▶ **Prompt**: Print each line of the data below verbatim, from the first line to the last.

[Items stored from a collection]
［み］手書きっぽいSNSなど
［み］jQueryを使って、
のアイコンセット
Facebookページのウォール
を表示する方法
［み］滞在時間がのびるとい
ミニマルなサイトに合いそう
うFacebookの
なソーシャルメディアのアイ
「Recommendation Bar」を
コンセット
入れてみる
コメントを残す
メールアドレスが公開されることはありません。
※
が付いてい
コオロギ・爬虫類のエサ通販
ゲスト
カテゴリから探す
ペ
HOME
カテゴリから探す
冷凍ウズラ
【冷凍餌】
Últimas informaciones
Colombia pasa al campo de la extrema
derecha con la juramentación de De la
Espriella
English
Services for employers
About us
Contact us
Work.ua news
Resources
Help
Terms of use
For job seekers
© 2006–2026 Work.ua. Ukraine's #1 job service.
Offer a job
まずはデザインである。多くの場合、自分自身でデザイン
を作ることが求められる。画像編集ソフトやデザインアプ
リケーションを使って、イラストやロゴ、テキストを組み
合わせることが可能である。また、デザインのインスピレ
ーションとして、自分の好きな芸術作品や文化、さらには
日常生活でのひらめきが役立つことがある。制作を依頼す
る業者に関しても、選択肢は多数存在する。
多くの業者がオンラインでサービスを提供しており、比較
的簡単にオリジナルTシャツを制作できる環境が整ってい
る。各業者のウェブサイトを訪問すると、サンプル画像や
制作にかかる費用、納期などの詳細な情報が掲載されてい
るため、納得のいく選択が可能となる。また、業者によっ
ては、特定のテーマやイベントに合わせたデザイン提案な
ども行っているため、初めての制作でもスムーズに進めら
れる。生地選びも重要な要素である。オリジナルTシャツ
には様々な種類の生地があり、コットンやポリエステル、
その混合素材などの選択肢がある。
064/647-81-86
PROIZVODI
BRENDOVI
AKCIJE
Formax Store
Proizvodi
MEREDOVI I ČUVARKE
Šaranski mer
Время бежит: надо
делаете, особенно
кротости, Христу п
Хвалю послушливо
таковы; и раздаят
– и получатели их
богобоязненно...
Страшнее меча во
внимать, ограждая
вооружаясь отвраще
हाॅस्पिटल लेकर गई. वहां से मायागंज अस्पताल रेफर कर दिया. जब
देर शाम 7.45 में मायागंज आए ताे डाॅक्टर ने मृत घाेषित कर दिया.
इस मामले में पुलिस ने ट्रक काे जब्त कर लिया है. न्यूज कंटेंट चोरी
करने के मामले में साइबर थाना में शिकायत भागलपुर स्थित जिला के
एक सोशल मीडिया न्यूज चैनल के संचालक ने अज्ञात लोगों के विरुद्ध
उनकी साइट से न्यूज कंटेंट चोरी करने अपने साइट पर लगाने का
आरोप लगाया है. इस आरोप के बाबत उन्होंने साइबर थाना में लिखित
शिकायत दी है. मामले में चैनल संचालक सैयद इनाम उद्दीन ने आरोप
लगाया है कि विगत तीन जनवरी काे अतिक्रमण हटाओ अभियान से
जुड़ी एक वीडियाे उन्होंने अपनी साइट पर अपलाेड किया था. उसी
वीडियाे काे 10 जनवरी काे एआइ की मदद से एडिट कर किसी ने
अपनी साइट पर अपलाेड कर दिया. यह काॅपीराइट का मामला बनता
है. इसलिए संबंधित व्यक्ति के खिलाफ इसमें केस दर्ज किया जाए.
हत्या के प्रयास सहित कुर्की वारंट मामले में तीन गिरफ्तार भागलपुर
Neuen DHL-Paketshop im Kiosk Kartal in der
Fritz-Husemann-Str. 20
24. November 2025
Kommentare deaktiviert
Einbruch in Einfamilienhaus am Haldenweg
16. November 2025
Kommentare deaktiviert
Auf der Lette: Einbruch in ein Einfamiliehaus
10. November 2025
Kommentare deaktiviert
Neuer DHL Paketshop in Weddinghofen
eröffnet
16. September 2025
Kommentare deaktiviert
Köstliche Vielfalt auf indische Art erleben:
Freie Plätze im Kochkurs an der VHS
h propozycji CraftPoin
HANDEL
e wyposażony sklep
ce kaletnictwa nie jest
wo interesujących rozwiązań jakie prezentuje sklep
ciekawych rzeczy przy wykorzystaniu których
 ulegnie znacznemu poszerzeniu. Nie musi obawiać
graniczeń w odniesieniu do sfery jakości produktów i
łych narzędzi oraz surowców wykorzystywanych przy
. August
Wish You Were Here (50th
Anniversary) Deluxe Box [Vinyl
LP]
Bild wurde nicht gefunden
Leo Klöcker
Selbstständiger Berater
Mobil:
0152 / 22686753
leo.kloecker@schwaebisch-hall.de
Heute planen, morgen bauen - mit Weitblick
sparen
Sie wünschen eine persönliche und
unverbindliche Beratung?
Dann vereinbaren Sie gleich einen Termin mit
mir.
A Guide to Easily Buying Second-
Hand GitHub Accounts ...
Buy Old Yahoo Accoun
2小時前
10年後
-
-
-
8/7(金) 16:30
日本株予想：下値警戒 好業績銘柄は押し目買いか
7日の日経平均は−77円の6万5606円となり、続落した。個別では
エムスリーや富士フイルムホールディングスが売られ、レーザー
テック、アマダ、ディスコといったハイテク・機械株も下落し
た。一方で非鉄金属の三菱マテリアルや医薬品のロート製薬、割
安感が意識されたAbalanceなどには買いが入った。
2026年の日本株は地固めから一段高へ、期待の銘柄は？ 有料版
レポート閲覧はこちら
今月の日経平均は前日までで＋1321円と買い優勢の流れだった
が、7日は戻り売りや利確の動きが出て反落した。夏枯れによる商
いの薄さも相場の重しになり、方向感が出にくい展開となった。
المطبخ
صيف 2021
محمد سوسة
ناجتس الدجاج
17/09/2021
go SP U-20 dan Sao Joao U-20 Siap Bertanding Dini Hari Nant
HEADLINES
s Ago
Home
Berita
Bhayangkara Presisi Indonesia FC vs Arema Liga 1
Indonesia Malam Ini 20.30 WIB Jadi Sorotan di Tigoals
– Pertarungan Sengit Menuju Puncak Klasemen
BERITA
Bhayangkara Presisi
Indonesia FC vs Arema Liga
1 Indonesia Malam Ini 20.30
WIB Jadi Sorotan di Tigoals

▶ **Exercise output**:
［み］手書きっぽいSNSなど
［み］jQueryを使って、
のアイコンセット
Facebookページのウォール
を表示する方法
［み］滞在時間がのびるとい
ミニマルなサイトに合いそう
うFacebookの
なソーシャルメディアのアイ
「Recommendation Bar」を
コンセット
入れてみる
コメントを残す
メールアドレスが公開されることはありません。
※
が付いてい
コオロギ・爬虫類のエサ通販
ゲスト
カテゴリから探す
ペ
HOME
カテゴリから探す
冷凍ウズラ
【冷凍餌】
Últimas informaciones
Colombia pasa al campo de la extrema
derecha con la juramentación de De la
Espriella
English
Services for employers
About us
Contact us
Work.ua news
Resources
Help
Terms of use
For job seekers
© 2006–2026 Work.ua. Ukraine's #1 job service.
Offer a job
まずはデザインである。多くの場合、自分自身でデザイン
を作ることが求められる。画像編集ソフトやデザインアプ
リケーションを使って、イラストやロゴ、テキストを組み
合わせることが可能である。また、デザインのインスピレ
ーションとして、自分の好きな芸術作品や文化、さらには
日常生活でのひらめきが役立つことがある。制作を依頼す
る業者に関しても、選択肢は多数存在する。
多くの業者がオンラインでサービスを提供しており、比較
的簡単にオリジナルTシャツを制作できる環境が整ってい
る。各業者のウェブサイトを訪問すると、サンプル画像や
制作にかかる費用、納期などの詳細な情報が掲載されてい
るため、納得のいく選択が可能となる。また、業者によっ
ては、特定のテーマやイベントに合わせたデザイン提案な
ども行っているため、初めての制作でもスムーズに進めら
れる。生地選びも重要な要素である。オリジナルTシャツ
には様々な種類の生地があり、コットンやポリエステル、
その混合素材などの選択肢がある。
064/647-81-86
PROIZVODI
BRENDOVI
AKCIJE
Formax Store
Proizvodi
MEREDOVI I ČUVARKE
Šaranski mer
Время бежит: надо
делаете, особенно
кротости, Христу п
Хвалю послушливо
таковы; и раздаят
– и получатели их
богобоязненно...
Страшнее меча во
внимать, ограждая
вооружаясь отвраще
हाॅस्पिटल लेकर गई. वहां से मायागंज अस्पताल रेफर कर दिया. जब
देर शाम 7.45 में मायागंज आए ताे डाॅक्टर ने मृत घाेषित कर दिया.
इस मामले में पुलिस ने ट्रक काे जब्त कर लिया है. न्यूज कंटेंट चोरी
करने के मामले में साइबर थाना में शिकायत भागलपुर स्थित जिला के
एक सोशल मीडिया न्यूज चैनल के संचालक ने अज्ञात लोगों के विरुद्ध
उनकी साइट से न्यूज कंटेंट चोरी करने अपने साइट पर लगाने का
आरोप लगाया है. इस आरोप के बाबत उन्होंने साइबर थाना में लिखित
शिकायत दी है. मामले में चैनल संचालक सैयद इनाम उद्दीन ने आरोप
लगाया है कि विगत तीन जनवरी काे अतिक्रमण हटाओ अभियान से
जुड़ी एक वीडियाे उन्होंने अपनी साइट पर अपलाेड किया था. उसी
वीडियाे काे 10 जनवरी काे एआइ की मदद से एडिट कर किसी ने
अपनी साइट पर अपलाेड कर दिया. यह काॅपीराइट का मामला बनता
है. इसलिए संबंधित व्यक्ति के खिलाफ इसमें केस दर्ज किया जाए.
हत्या के प्रयास सहित कुर्की वारंट मामले में तीन गिरफ्तार भागलपुर
Neuen DHL-Paketshop im Kiosk Kartal in der
Fritz-Husemann-Str. 20
24. November 2025
Kommentare deaktiviert
Einbruch in Einfamilienhaus am Haldenweg
16. November 2025
Kommentare deaktiviert
Auf der Lette: Einbruch in ein Einfamiliehaus
10. November 2025
Kommentare deaktiviert
Neuer DHL Paketshop in Weddinghofen
eröffnet
16. September 2025
Kommentare deaktiviert
Köstliche Vielfalt auf indische Art erleben:
Freie Plätze im Kochkurs an der VHS
h propozycji CraftPoin
HANDEL
e wyposażony sklep
ce kaletnictwa nie jest
wo interesujących rozwiązań jakie prezentuje sklep
ciekawych rzeczy przy wykorzystaniu których
 ulegnie znacznemu poszerzeniu. Nie musi obawiać
graniczeń w odniesieniu do sfery jakości produktów i
łych narzędzi oraz surowców wykorzystywanych przy
. August
Wish You Were Here (50th
Anniversary) Deluxe Box [Vinyl
LP]
Bild wurde nicht gefunden
Leo Klöcker
Selbstständiger Berater
Mobil:
0152 / 22686753
leo.kloecker@schwaebisch-hall.de
Heute planen, morgen bauen - mit Weitblick
sparen
Sie wünschen eine persönliche und
unverbindliche Beratung?
Dann vereinbaren Sie gleich einen Termin mit
mir.
A Guide to Easily Buying Second-
Hand GitHub Accounts ...
Buy Old Yahoo Accoun
2小時前
10年後
-
-
-
8/7(金) 16:30
日本株予想：下値警戒 好業績銘柄は押し目買いか
7日の日経平均は−77円の6万5606円となり、続落した。個別では
エムスリーや富士フイルムホールディングスが売られ、レーザー
テック、アマダ、ディスコといったハイテク・機械株も下落し
た。一方で非鉄金属の三菱マテリアルや医薬品のロート製薬、割
安感が意識されたAbalanceなどには買いが入った。
2026年の日本株は地固めから一段高へ、期待の銘柄は？ 有料版
レポート閲覧はこちら
今月の日経平均は前日までで＋1321円と買い優勢の流れだった
が、7日は戻り売りや利確の動きが出て反落した。夏枯れによる商
いの薄さも相場の重しになり、方向感が出にくい展開となった。
المطبخ
صيف 2021
محمد سوسة
ناجتس الدجاج
17/09/2021
go SP U-20 dan Sao Joao U-20 Siap Bertanding Dini Hari Nant
HEADLINES
s Ago
Home
Berita
Bhayangkara Presisi Indonesia FC vs Arema Liga 1
Indonesia Malam Ini 20.30 WIB Jadi Sorotan di Tigoals
– Pertarungan Sengit Menuju Puncak Klasemen
BERITA
Bhayangkara Presisi
Indonesia FC vs Arema Liga
1 Indonesia Malam Ini 20.30
WIB Jadi Sorotan di Tigoals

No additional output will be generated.